Prompt
In the listing below, find the line containing "In testing the" and the line containing "looking to migrate". Repeat exactly those two lines and every line between them.

Information supplied
++++++++++++++++++++

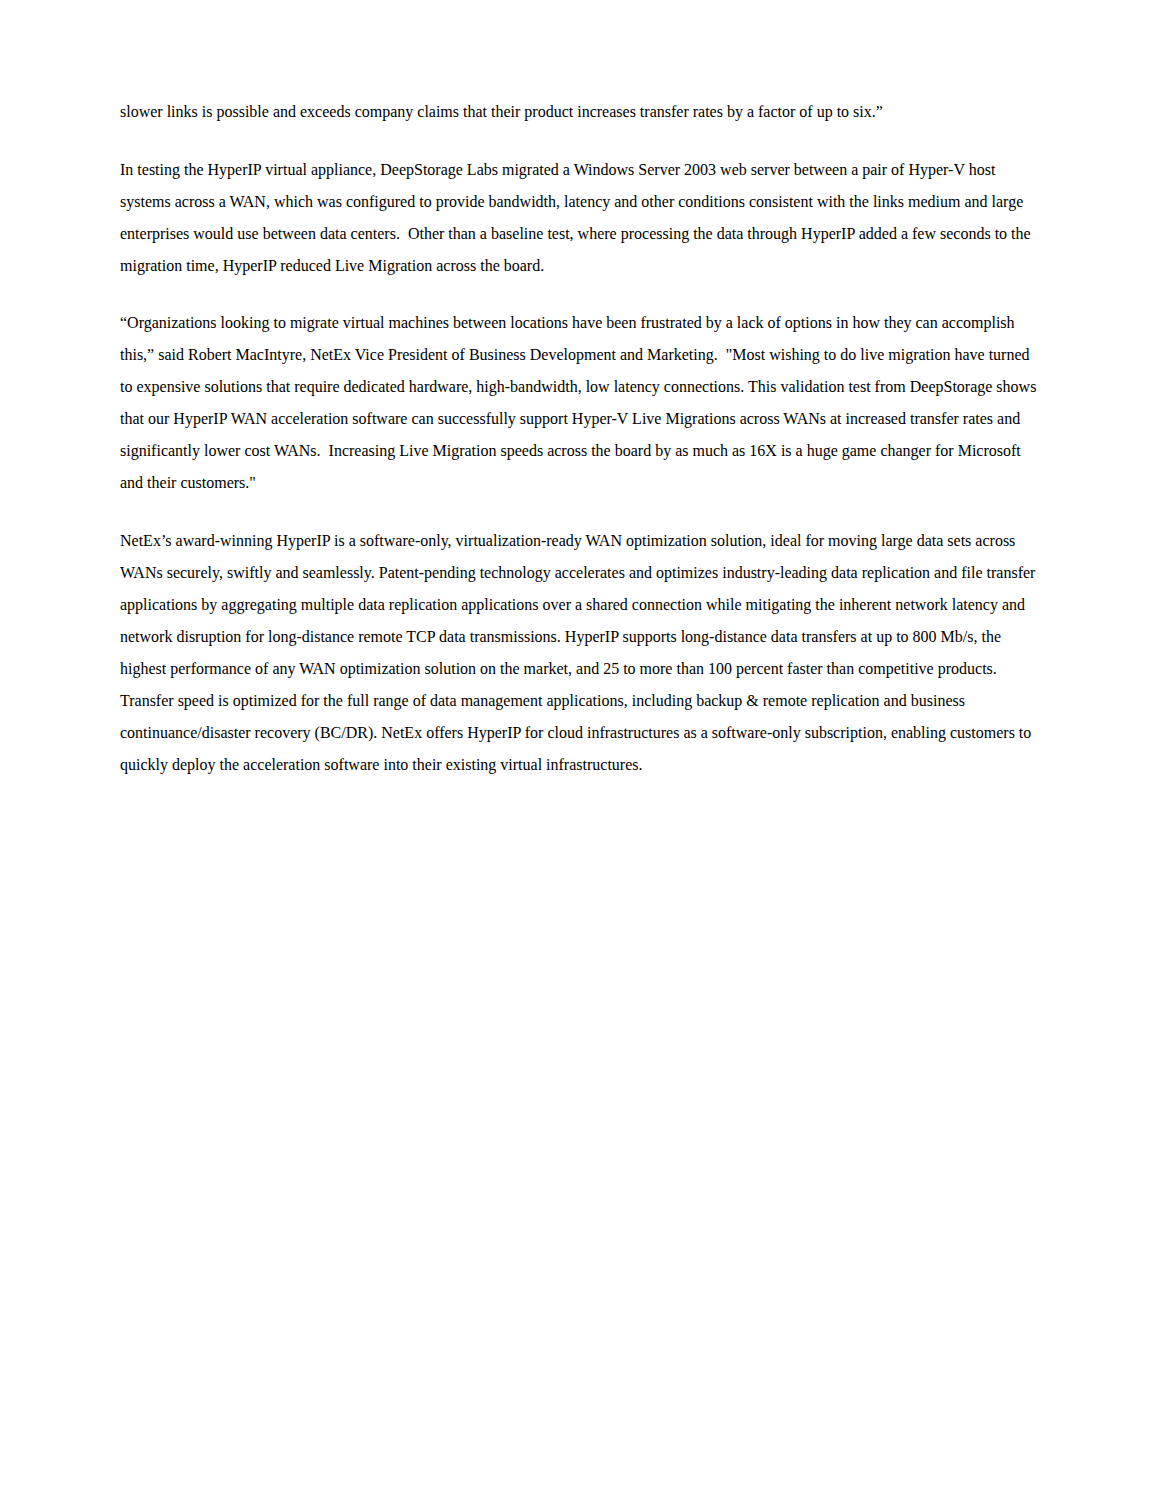slower links is possible and exceeds company claims that their product increases transfer rates by a factor of up to six.”
In testing the HyperIP virtual appliance, DeepStorage Labs migrated a Windows Server 2003 web server between a pair of Hyper-V host systems across a WAN, which was configured to provide bandwidth, latency and other conditions consistent with the links medium and large enterprises would use between data centers. Other than a baseline test, where processing the data through HyperIP added a few seconds to the migration time, HyperIP reduced Live Migration across the board.
“Organizations looking to migrate virtual machines between locations have been frustrated by a lack of options in how they can accomplish this,” said Robert MacIntyre, NetEx Vice President of Business Development and Marketing. "Most wishing to do live migration have turned to expensive solutions that require dedicated hardware, high-bandwidth, low latency connections. This validation test from DeepStorage shows that our HyperIP WAN acceleration software can successfully support Hyper-V Live Migrations across WANs at increased transfer rates and significantly lower cost WANs. Increasing Live Migration speeds across the board by as much as 16X is a huge game changer for Microsoft and their customers."
NetEx’s award-winning HyperIP is a software-only, virtualization-ready WAN optimization solution, ideal for moving large data sets across WANs securely, swiftly and seamlessly. Patent-pending technology accelerates and optimizes industry-leading data replication and file transfer applications by aggregating multiple data replication applications over a shared connection while mitigating the inherent network latency and network disruption for long-distance remote TCP data transmissions. HyperIP supports long-distance data transfers at up to 800 Mb/s, the highest performance of any WAN optimization solution on the market, and 25 to more than 100 percent faster than competitive products. Transfer speed is optimized for the full range of data management applications, including backup & remote replication and business continuance/disaster recovery (BC/DR). NetEx offers HyperIP for cloud infrastructures as a software-only subscription, enabling customers to quickly deploy the acceleration software into their existing virtual infrastructures.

++++++++++++++++++++

Reply
In testing the HyperIP virtual appliance, DeepStorage Labs migrated a Windows Server 2003 web server between a pair of Hyper-V host systems across a WAN, which was configured to provide bandwidth, latency and other conditions consistent with the links medium and large enterprises would use between data centers. Other than a baseline test, where processing the data through HyperIP added a few seconds to the migration time, HyperIP reduced Live Migration across the board.
“Organizations looking to migrate virtual machines between locations have been frustrated by a lack of options in how they can accomplish this,” said Robert MacIntyre, NetEx Vice President of Business Development and Marketing. "Most wishing to do live migration have turned to expensive solutions that require dedicated hardware, high-bandwidth, low latency connections. This validation test from DeepStorage shows that our HyperIP WAN acceleration software can successfully support Hyper-V Live Migrations across WANs at increased transfer rates and significantly lower cost WANs. Increasing Live Migration speeds across the board by as much as 16X is a huge game changer for Microsoft and their customers."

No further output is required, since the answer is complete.